Sie hoffen, Sie sehnen, Sie wünschen – und Sie werden enttäuscht werden. Über Erwartungen, die sich nicht erfüllen und den Umgang mit Verletzungen
Ich habe eine schlechte Nachricht über die Liebe für Sie. Die Menschen, denen Sie Ihr Herz schenken und diejenigen, die Ihnen ihr Herz schenken, werden Sie irgendwann einmal enttäuschen.

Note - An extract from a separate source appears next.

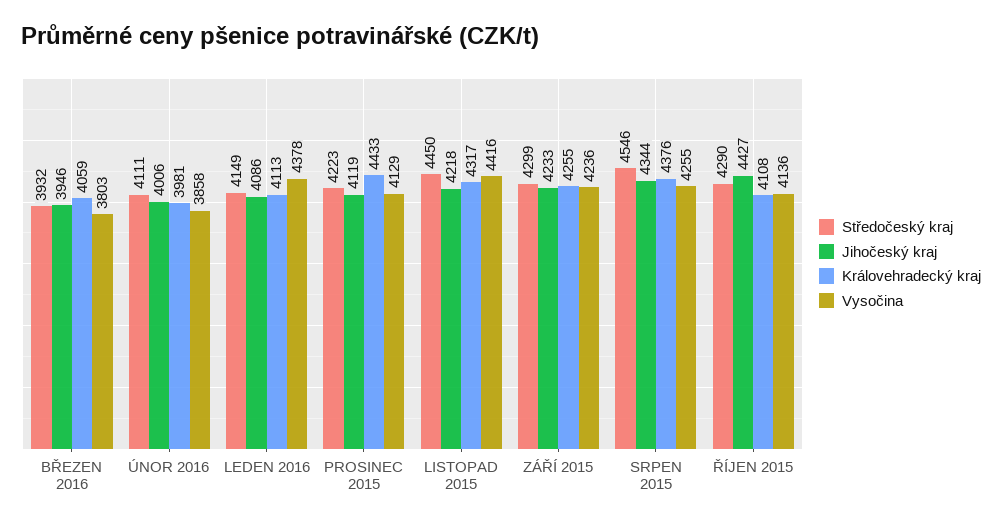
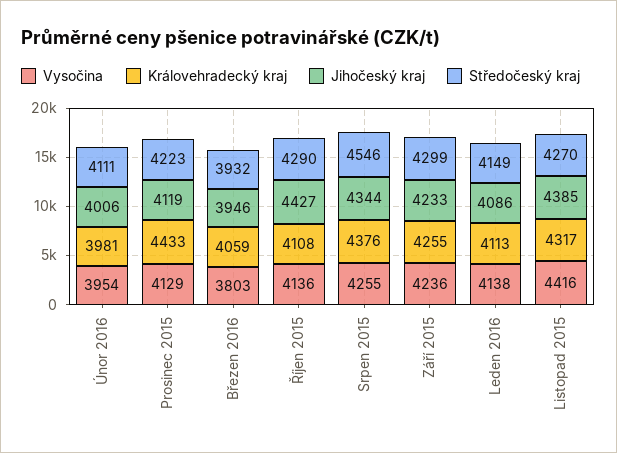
Vysočina, ÚNOR 2016: 3858 -> 3954
Vysočina, LEDEN 2016: 4378 -> 4138
Středočeský kraj, LISTOPAD 2015: 4450 -> 4270
Jihočeský kraj, LISTOPAD 2015: 4218 -> 4385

Das ist eine harte Aussage, ich weiß. Sie bestätigt alle, die einmal verletzt wurden in der Liebe, in ihrer Angst, erneut verletzt zu werden. Sie wird Menschen bestärken, Distanz zu wahren und Nähe erst gar nicht zuzulassen. Denn wer sich öffnet und verletzlich macht, der wird eben auch verletzt werden. Es ist ganz sicher nicht meine Absicht, Ihnen die Liebe schlecht zu reden, denn Nähe zu erleben, zu spüren, ganz und gar angenommen zu werden, ist magisch. Das Schönste. Vielleicht ist es sogar der Sinn unseres Dasein überhaupt, dieses Glück fühlen zu können.
Dennoch tut Realismus gut. Vielleicht mit einer Spur Pragmatismus dazu. Wer das Schlimmste erwartet, wird nicht enttäuscht, heißt es. Das ist allerdings Pessimismus. Der verhindert, glückliche und wundervolle Momente genießen zu können, weil die Furcht bereits im Verborgenen lauert. Es ist, wie es ist, die Standardhaltung eines Therapeuten ist hingegen eine wertfreie Zustandsbeschreibung. Aus ihr kann sich viel entwickeln und neu entstehen.
Was bedeutet es, enttäuscht zu werden? Zunächst einmal, dass jemand meine Erwartungen nicht erfüllt hat. Wie hoch diese sind, kann mein Gegenüber nicht beeinflussen. Ich könnte von einer Schlange erwarten, dass sie fliegen lernt. Das wäre eine sehr unrealistische Erwartung und mit mir hätte vermutlich niemand Mitleid, würde ich über meine Enttäuschung klagen. Im Gegenteil, ich würde mehrfach zu hören bekommen: Das Ergebnis war doch abzusehen.